Jesus and the "Five Points"
Jesus and the "Five Points"
To speak of "Calvinism" or "The Five Points of Calvinism" is something of a misnomer. Not that Calvin would have disagreed with the doctrines thus espoused by the Synod of Dort in 1618, but we must not imagine that these ideas originated with John Calvin and his contemporaries. On the contrary, we might easily address this teaching as "Augustinianism" or even "Paulism". We even find Jesus teaching the same things in the compass of a few verses in John 6!
The Synod of Dort met to counter the teaching of one Jacobus Arminius whose doctrine was presented to the Dutch Parliament in "Five Points" challenging the Reformation teachings of the Belgic and Heidelberg Confessions of Faith. It was in "Five Points" that the Synod of Dort replied.
The Arminian Remonstrance ran roughly along these lines:
- Although affected by the Fall, man still had a measure of free will whereby he might choose to receive the gospel;
- God's election of certain individuals was conditional upon their desire to be saved;
- Christ died to save all men, universally, giving God the ability to pardon those who believed;
- The work of the Holy Spirit in regeneration depended upon the cooperation of the sinner;
- It was possible to fall from grace: to be saved today, but lost tomorrow.
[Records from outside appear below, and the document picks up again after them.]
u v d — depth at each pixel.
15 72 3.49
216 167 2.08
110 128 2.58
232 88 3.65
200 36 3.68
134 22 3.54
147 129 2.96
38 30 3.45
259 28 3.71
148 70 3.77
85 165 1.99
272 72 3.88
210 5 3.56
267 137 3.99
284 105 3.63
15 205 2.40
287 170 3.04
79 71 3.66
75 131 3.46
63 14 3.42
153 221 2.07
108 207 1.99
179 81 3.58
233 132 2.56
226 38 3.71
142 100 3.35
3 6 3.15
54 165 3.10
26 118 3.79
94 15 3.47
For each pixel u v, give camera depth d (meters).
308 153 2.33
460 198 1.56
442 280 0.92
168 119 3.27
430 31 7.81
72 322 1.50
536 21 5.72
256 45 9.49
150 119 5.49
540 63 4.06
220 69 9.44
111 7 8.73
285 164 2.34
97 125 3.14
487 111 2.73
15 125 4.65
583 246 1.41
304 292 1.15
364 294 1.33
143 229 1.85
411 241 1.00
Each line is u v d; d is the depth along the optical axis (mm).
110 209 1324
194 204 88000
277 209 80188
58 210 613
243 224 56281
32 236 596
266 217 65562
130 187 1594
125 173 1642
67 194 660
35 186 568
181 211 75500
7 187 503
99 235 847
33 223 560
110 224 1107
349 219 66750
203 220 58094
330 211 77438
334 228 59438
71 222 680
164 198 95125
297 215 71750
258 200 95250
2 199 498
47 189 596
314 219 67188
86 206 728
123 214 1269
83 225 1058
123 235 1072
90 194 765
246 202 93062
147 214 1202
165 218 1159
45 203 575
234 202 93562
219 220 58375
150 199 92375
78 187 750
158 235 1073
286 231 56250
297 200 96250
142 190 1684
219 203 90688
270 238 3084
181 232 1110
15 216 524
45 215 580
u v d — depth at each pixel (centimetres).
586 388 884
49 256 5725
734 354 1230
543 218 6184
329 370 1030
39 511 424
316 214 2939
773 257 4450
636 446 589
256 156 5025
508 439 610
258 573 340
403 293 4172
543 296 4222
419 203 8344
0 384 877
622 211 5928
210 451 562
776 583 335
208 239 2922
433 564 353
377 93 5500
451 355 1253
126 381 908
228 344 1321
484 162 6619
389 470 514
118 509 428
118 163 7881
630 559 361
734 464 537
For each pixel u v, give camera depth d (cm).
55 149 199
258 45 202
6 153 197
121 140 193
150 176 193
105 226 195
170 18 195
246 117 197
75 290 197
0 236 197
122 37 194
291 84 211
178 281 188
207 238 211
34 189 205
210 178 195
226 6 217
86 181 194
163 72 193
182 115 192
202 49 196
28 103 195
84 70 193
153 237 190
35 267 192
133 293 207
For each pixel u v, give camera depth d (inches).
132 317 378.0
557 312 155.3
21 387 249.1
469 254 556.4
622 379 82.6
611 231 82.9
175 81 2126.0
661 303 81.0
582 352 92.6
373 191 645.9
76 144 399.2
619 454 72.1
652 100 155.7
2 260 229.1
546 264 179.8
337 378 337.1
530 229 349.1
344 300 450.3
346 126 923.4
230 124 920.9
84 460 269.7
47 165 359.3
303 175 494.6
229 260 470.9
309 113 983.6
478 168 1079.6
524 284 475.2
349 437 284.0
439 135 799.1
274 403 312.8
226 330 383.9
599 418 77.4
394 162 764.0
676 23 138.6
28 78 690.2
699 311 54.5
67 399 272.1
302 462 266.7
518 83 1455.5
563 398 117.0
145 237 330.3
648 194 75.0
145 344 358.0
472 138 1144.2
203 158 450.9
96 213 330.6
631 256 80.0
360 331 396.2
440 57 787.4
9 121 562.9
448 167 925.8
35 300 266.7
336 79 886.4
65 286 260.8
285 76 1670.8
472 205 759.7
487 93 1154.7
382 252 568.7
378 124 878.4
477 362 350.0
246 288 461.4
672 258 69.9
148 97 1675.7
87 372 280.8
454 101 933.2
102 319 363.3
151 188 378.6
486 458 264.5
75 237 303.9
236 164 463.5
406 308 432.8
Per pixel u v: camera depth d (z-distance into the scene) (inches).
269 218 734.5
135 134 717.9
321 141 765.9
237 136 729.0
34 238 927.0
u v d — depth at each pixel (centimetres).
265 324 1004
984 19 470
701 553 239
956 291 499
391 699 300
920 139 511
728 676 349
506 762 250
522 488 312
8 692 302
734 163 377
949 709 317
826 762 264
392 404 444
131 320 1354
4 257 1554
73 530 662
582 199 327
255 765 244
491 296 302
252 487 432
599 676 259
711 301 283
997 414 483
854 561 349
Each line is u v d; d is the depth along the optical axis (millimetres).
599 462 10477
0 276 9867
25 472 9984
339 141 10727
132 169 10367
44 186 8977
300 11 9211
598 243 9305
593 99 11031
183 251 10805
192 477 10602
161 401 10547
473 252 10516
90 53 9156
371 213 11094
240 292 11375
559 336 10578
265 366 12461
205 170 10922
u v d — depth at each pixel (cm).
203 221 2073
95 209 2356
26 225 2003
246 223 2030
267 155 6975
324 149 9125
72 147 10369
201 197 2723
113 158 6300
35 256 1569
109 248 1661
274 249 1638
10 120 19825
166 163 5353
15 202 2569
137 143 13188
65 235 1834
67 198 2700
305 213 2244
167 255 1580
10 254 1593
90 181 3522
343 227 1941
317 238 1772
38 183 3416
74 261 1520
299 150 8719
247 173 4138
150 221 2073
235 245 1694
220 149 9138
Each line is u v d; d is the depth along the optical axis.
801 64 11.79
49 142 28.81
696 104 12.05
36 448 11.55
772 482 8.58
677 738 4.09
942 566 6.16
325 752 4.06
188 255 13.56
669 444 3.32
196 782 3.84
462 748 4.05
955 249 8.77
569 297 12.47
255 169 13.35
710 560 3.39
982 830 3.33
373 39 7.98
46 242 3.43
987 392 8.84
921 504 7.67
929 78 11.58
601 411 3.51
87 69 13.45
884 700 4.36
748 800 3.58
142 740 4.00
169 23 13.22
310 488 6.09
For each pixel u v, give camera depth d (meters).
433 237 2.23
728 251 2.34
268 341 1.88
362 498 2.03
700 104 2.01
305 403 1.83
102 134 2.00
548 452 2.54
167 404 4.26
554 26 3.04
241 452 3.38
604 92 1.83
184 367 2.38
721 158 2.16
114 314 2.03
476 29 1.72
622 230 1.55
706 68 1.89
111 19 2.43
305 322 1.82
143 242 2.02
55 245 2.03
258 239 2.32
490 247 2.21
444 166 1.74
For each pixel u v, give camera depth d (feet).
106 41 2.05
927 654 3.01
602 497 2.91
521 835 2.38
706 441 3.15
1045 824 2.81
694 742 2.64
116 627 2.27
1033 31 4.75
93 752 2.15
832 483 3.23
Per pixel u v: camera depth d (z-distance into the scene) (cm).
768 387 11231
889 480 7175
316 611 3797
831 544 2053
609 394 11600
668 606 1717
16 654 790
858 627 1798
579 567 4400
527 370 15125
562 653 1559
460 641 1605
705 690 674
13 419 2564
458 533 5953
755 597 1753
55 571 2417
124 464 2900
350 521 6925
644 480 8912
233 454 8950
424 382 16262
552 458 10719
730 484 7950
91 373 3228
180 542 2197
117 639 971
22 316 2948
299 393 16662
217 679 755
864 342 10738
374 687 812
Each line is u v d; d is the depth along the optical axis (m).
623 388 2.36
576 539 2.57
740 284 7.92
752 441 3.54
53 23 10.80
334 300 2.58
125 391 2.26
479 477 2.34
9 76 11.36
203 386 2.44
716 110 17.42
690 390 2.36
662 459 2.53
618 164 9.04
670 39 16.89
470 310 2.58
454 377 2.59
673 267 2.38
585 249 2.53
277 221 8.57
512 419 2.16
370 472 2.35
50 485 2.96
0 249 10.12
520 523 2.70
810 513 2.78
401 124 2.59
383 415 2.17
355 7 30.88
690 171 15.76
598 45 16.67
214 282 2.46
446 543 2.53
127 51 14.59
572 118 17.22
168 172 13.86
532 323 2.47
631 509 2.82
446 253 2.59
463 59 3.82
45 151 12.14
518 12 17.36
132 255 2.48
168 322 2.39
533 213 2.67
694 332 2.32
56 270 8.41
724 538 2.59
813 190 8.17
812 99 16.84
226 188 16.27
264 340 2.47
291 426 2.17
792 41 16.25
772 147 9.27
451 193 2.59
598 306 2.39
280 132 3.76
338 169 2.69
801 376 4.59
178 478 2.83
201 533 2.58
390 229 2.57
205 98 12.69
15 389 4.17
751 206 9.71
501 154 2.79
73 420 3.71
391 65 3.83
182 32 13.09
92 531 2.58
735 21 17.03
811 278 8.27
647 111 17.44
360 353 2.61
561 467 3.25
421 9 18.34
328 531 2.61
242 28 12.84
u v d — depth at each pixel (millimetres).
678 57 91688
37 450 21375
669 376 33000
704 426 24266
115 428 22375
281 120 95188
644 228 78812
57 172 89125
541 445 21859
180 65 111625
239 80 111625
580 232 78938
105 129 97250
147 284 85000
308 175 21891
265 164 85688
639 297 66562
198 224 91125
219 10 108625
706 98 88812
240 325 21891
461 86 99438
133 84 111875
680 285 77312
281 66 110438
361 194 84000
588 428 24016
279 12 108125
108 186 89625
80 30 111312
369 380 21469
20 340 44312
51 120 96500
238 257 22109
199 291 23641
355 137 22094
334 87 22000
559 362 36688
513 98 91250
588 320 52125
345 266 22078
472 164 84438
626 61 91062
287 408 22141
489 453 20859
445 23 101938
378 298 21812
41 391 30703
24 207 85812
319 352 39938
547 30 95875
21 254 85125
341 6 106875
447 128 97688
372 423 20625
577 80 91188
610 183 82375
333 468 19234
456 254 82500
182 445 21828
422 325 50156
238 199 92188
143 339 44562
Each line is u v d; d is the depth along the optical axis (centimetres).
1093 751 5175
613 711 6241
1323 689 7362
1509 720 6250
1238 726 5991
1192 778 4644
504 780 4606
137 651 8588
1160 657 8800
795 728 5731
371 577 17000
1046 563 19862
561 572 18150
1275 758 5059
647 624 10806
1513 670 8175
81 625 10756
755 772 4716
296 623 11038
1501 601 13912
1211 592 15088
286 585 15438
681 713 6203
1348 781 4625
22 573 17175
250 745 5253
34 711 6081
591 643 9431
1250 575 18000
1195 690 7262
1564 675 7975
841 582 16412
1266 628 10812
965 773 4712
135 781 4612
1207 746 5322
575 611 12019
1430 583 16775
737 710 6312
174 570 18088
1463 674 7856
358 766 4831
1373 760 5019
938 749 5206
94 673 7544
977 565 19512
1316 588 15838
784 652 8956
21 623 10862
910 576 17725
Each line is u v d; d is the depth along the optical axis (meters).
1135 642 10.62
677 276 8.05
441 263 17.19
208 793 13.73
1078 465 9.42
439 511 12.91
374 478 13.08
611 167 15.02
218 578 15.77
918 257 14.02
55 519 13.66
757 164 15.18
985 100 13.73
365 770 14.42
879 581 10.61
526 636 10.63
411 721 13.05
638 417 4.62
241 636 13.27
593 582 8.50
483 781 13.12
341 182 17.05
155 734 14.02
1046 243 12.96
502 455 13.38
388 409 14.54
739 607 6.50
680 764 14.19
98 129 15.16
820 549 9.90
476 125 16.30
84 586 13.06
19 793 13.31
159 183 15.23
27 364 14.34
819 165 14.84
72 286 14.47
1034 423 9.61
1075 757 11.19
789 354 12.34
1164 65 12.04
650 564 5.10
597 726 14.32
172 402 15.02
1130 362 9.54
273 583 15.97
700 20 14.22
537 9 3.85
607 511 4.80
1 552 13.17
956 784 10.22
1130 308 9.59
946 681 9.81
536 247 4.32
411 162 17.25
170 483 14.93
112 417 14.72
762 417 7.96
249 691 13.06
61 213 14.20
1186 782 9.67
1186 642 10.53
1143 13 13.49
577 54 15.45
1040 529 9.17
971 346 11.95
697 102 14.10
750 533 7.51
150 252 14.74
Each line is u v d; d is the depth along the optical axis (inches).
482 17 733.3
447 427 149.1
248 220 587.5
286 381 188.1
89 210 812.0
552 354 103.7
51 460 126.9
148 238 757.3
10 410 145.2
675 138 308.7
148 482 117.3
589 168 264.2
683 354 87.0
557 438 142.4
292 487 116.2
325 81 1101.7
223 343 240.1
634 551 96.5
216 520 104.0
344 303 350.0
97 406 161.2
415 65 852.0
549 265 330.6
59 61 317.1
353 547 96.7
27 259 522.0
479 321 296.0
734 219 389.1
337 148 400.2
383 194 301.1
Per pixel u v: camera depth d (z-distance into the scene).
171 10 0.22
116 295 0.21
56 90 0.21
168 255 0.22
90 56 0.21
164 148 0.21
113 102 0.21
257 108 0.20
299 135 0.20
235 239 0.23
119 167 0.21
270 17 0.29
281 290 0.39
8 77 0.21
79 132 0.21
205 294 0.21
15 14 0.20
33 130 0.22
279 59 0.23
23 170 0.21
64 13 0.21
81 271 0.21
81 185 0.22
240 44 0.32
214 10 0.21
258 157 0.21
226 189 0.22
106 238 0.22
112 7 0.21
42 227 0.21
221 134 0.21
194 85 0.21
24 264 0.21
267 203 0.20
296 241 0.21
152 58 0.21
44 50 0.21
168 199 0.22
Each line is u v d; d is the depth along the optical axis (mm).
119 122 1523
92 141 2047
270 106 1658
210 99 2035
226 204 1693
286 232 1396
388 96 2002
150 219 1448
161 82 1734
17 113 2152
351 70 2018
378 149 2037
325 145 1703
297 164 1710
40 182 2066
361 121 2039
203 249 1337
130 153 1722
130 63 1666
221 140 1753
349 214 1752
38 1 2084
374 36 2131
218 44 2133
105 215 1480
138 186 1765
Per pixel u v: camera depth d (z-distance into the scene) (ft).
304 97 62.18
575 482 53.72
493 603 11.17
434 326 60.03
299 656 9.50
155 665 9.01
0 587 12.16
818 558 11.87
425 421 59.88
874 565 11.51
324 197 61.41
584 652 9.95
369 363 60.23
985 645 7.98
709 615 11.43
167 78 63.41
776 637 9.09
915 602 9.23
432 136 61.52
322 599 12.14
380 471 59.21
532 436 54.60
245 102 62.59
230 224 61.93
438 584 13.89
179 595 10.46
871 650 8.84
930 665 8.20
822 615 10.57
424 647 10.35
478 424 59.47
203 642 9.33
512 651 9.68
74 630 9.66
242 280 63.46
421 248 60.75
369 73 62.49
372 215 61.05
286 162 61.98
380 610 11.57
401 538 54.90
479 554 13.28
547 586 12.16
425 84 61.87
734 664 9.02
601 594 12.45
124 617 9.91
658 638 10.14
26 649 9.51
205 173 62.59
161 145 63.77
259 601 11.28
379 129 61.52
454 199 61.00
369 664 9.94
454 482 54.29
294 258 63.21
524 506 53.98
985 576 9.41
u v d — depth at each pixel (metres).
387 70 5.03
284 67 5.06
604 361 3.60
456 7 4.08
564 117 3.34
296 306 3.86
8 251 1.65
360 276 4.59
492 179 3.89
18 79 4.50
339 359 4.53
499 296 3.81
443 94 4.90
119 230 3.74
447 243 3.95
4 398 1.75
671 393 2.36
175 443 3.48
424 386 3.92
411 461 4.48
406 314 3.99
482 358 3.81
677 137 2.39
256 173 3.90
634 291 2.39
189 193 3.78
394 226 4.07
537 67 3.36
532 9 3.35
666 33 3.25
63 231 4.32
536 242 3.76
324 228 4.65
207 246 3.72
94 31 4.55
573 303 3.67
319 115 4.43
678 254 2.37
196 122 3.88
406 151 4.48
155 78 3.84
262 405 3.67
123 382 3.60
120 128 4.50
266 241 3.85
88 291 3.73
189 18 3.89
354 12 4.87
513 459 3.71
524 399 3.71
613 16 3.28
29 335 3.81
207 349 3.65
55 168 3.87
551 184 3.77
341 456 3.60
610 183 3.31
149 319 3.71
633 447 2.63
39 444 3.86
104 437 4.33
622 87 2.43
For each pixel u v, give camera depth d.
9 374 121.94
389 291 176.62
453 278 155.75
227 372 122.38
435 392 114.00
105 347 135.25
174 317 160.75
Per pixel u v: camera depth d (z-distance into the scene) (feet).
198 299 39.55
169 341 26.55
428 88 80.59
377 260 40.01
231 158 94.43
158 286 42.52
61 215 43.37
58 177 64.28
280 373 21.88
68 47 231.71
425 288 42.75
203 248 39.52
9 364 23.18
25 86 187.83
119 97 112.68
The response of the Synod of Dort in reaffirming the Reformed position took the form of an acrostic on the word "TULIP". It is along the lines of this convenient device that we shall look at Jesus' teaching in John 6:36-37. In its context, of course, this saying of Jesus falls in the midst of his teaching about himself as the bread of life (v. 35), one of the great "I am" sayings of the gospel of John, but we shall limit ourselves for the purposes of this study to showing that Jesus taught what we now know as "The Five Points of Calvinism".
Total Depravity⤒🔗
"Total depravity" refers to man's inability to choose anything spiritually good for himself. Jesus said: "But I said unto you, that ye also have seen me, and believe not" (v. 36); "No man can come to me, except the Father, which hath sent me, draw him" (v. 44).
The Fall of Adam as the representative head of the human race was such that, on account of his covenant relationship with God, "in Adam's Fall, we sinned all", as the couplet goes. The apostle Paul begins his argument for the grace of God in giving Jesus Christ as the new head of the race, thus: "as by one man sin entered the world, and death by sin; and so death passed upon all men, for that all have sinned..." (Romans 5:12); and after a long parenthesis he picks up the thought again: "as by the offence of one judgment came upon all men to condemnation..." (v. 18); and again: "as by one man's disobedience many were made sinners..." (v. 19).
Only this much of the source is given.